- scipy.sparse.csgraph.dijkstra(csgraph, directed=True, indices=None, return_predecessors=False, unweighted=False)¶
Dijkstra algorithm using Fibonacci Heaps
New in version 0.11.0.
csgraph : array, matrix, or sparse matrix, 2 dimensions
The N x N array of non-negative distances representing the input graph.
directed : bool, optional
If True (default), then find the shortest path on a directed graph: only move from point i to point j along paths csgraph[i, j]. If False, then find the shortest path on an undirected graph: the algorithm can progress from point i to j along csgraph[i, j] or csgraph[j, i]
indices : array_like or int, optional
if specified, only compute the paths for the points at the given indices.

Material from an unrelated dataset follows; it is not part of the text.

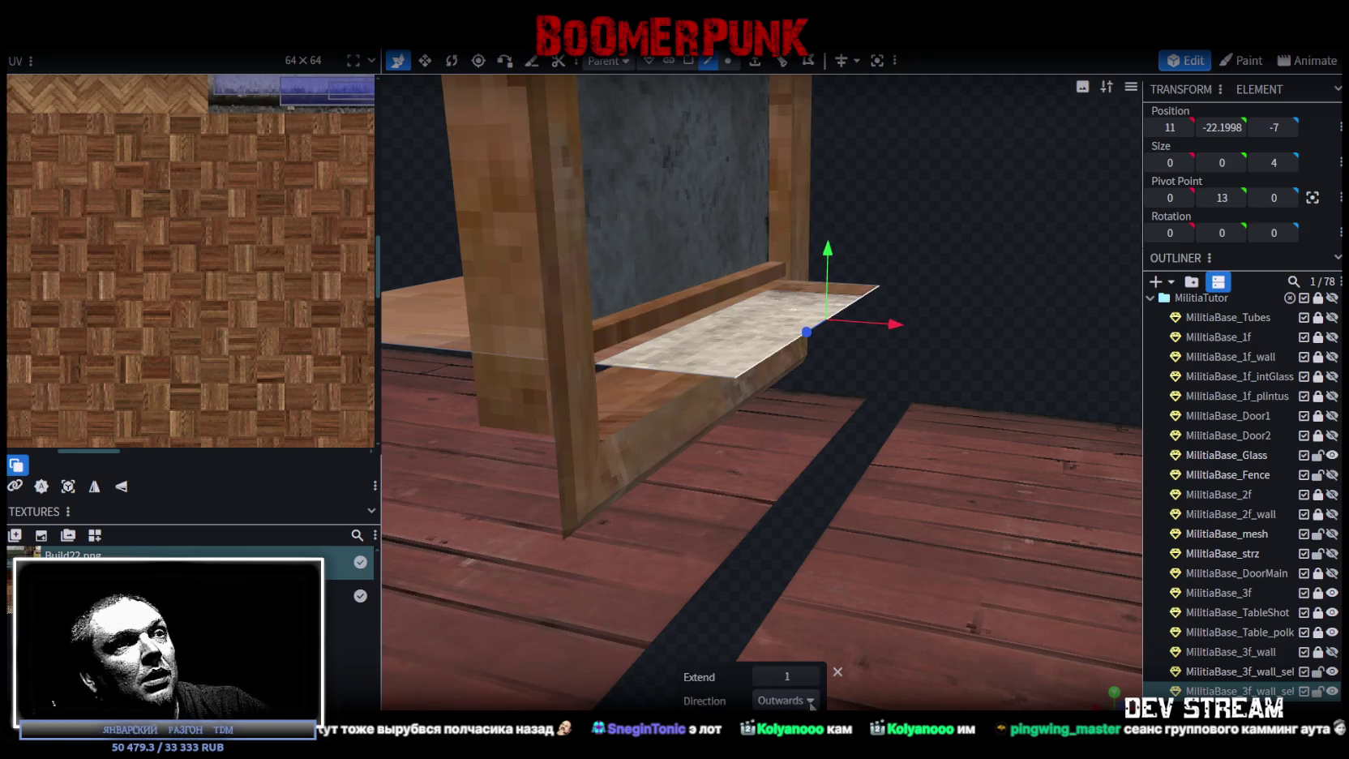
left_click(784, 700)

return_predecessors : bool, optional
If True, return the size (N, N) predecesor matrix
unweighted : bool, optional
If True, then find unweighted distances. That is, rather than finding the path between each point such that the sum of weights is minimized, find the path such that the number of edges is minimized.
dist_matrix : ndarray
The matrix of distances between graph nodes. dist_matrix[i,j] gives the shortest distance from point i to point j along the graph.
predecessors : ndarray
Returned only if return_predecessors == True. The matrix of predecessors, which can be used to reconstruct the shortest paths. Row i of the predecessor matrix contains information on the shortest paths from point i: each entry predecessors[i, j] gives the index of the previous node in the path from point i to point j. If no path exists between point i and j, then predecessors[i, j] = -9999
As currently implemented, Dijkstra’s algorithm does not work for graphs with direction-dependent distances when directed == False. i.e., if csgraph[i,j] and csgraph[j,i] are not equal and both are nonzero, setting directed=False will not yield the correct result.
Also, this routine does not work for graphs with negative distances. Negative distances can lead to infinite cycles that must be handled by specialized algorithms such as Bellman-Ford’s algorithm or Johnson’s algorithm.